Au regard des arguments invoqués, le juge des référés a considéré, tant pour Bastia que pour Corte, qu’il n’était pas manifeste que certaines zones au moins du territoire des communes concernées pourraient être exceptées de l’obligation de port du masque, ni qu’il y aurait une atteinte manifestement illégale à une liberté fondamentale en n’excluant pas certaines périodes horaires, alors qu’une telle exclusion ne pourrait être qu’une période nocturne présentant un intérêt très limité.
En conséquence, la requête a été rejetée.
> Lire l’ordonnance n° 2000913 du 8 septembre 2020
II.E. L’extension à un département en entier…

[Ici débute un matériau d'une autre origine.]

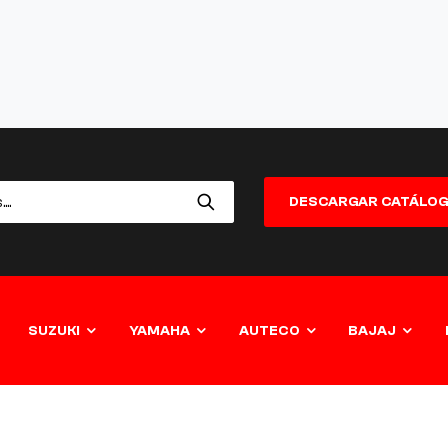
DESCARGAR CATÁLO
SUZUKI
YAMAHA
AUTECO
BAJAJ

Voir TA Montreuil, 7 septembre 2020, n° 2009082 :
II.F. Reims, aussi, couronne son arrêté préfectoral
A Reims, aussi, avait été pris un arrêté préfectoral en matière de porte du masque à Reims, recours rejeté par le TA de Châlons-en-Champagne par une ordonnance 2001818 du 10 septembre 2020 :
II.G. Le bémol niçois
Le juge des référés du TA de Nice a suspendu l’arrêté du préfet des Alpes-Maritimes et impose le port du masque dans l’ensemble de l’espace public de la commune de Villeneuve Loubet.